### DOCUMENT EXTRACT
Species Location Data
 The user may provide their own species occurrence records, or collect them from third parties including:

  • GBIF.org - freely available batches of species occurrence records.
  • FESTF.org - batches of species occurrence records may be accessed through membership.
  • iNaturalist.org - individual species occurrence records, locations of threatened species will be obscured and require additional authorization for access at high resolution.
 When compiling species location data into a single CSV file or multiple CSV files, records must conform to the following requirements:

Field Title Data Type Data Requirements
Scientific Name Text
Latitude_DecimalDegrees Float Must be in decimal degrees
Longitude_DecimalDegrees Float Must be in decimal degrees

 A terrestrial and an aquatic example species location dataset[27] are installed by default in C:\Program Files (x86)\APCOAT\SpeciesLocationData\

Species Distribution Predictor Variables

Terrestrial Predictor Variables
The following rasters are included in the APCOAT installation package:

  1. - Average annual solar radiation, 1990 - 2020[5], annualSolar_PRISM.tif
  2. - Bioclimatic variables[28] listed in the reference table to the right, derived from 1990 - 2020 climate normals[5], BIO[XX]_[Variable].tif for all 19 variables
  3. - Distance to saltwater, calculated using NHD flowline and waterbody datasets[7].
  4. - Distance to freshwater, calculated using NHD flowline and waterbody datasets[7].
  5. - Elevation[26], elevation_EDNA_2018.tif
  6. - Land use/land cover[8], landCover_NLCD_2019.tif
  7. - Soil texture[6], based on representative soil profiles generated by soil series and further simplified to 41 texture classes. soilTexture_gSSURGO_2019.tif
  8. - Growing season length[8, 9], CHELSA_gsl_1981_2010.tif
  9. - Köppen climate classification[8, 9], CHELSA_kg0_1981-2010.tif
  10. - Net primary productivity[8, 9], CHELSA_npp_1981-2010.tif
  11. - Potential evapotranspiration during wettest/driest/warmest/coldest quarters[8, 9], CHELSA_pet_MaxPrecipQuarter.tif
  12. - Site water balance[8, 9], CHELSA_swb_2018.tif
  13. - Habitat heterogeneity[10], EarthEnv_EVI_cv.tif
Aquatic Predictor Variables
The following fields and data for SDM of flowing waterbodies are included in the APCOAT installation package:
  1. - BIO[XX]_[Variable], the mean value within the flowline catchment for all 19 BioClim variables
  2. - FCODE, the flowline type
  3. - Frac_[Class], the fraction of the given land use/land cover class found within a 100m buffer of the flowline[8]
  4. - MAXELEVSMO, elevation in meters[7]
  5. - StreamCalc, order of stream [7]
  6. - Tidal, 1 indicates the waterbody is tidal, 0 indicates that it is not[7]
  7. - SLOPE, [7]
  8. - Sinuosity, calculated as sinuousity = [flowline length]/[distance between flowline endpoints]
  9. - QE_MA, mean annual flow rate[7]
  10. - QE_StDev, standard deviation of monthly flow rates[7]
  11. - *VE_MA, mean annual velocity[7]. *Note that tidal flowlines and those impounded by dams are assigned a dummy value of 0.001 so this variable is not recommended for use for species found in those areas.

### REQUIRED WORK
[1] Using the APCOAT data text, decide whether each statement agrees with it: (a) iNaturalist.org gives high-resolution locations of threatened species with no extra authorization; (b) the latitude and longitude fields must be in decimal degrees; (c) tidal flowlines receive a dummy velocity value of 0.001. Answer yes or no for each and quote the deciding words.
[2] Carry on writing the APCOAT data text from the point where it stops.
The items that come next have no role in this work.

### RECORDED INFORMATION
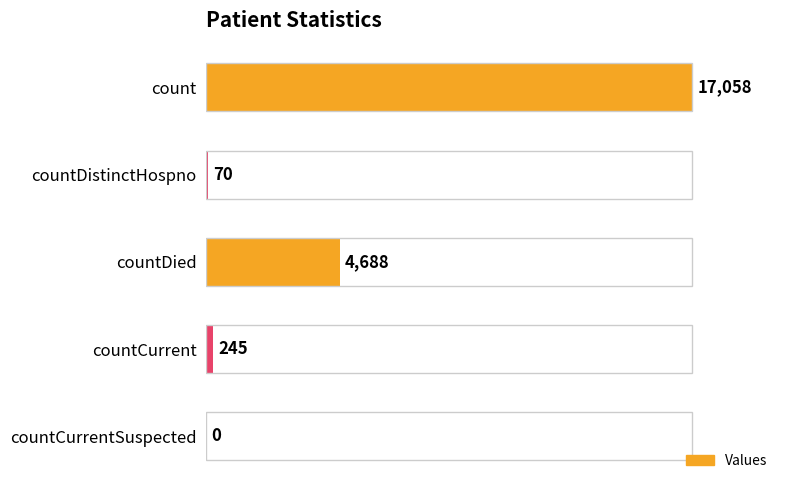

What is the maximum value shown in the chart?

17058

==

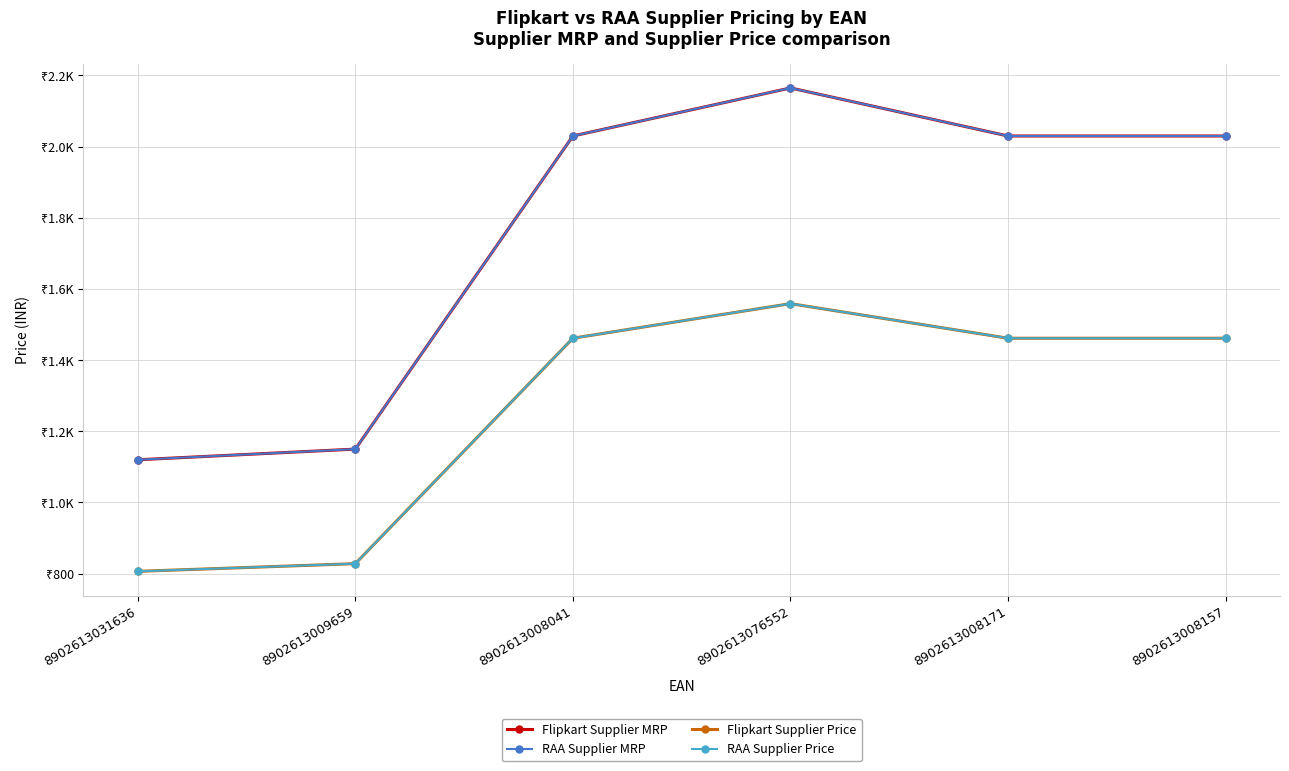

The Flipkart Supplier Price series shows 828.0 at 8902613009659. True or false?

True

### RESULTS FOR EACH TASK
[1]
(a) No: "locations of threatened species will be obscured and require additional authorization for access at high resolution."
(b) Yes: "Must be in decimal degrees"
(c) Yes: "tidal flowlines and those impounded by dams are assigned a dummy value of 0.001"

[2]
  12. - VE_StDev, standard deviation of monthly velocity[7]
  13. - D50_mm_, median bed-material particle size[30]
The following fields and data for SDM of static waterbodies are included in the APCOAT installation package:
  1. - Area_sq_km, area of the waterbody in square kilometers[7]
  2. - BIO[XX]_[Variable], the mean value within the waterbody for all 19 BioClim variables
  3. - Elevation_m, minimum elevation detected within the waterbody [26]
  4. - FCODE, waterbody type[7]
  5. - Frac_[Class], the fraction of the given land use/land cover class found within a 100m buffer of the waterbody[8]
  6. - Length_div_Area, the ratio of the waterbody perimeter to area
  7. - ONOFFNET, 1 indicates that the waterbody is hydrologically connected to flowing waterbodies, 0 indicate that it is not[7]
Using Additional Predictor Variables

 Rasters used in APCOAT species distribution modeling must be of identical resolution, projection, extent, and cell alignment. As such, in order to use additional predictor variable rasters the user may need to modify either the additional rasters or the existing ones if they are to be used together. Additional rasters can also be used independently of the rasters provided with APCOAT. Resampling, reprojection, and cell alignment functions are available in GIS software such as ArcGIS or QGIS. The bioclimatic, land cover, soil texture, elevation, and solar radiation raster datasets provided with APCOAT for terrestrial species distribution modeling are of 5 arc minute spatial resolution (approximately 800 m) and projected using the GCS_North_American_1983 projection, WKID: 4269.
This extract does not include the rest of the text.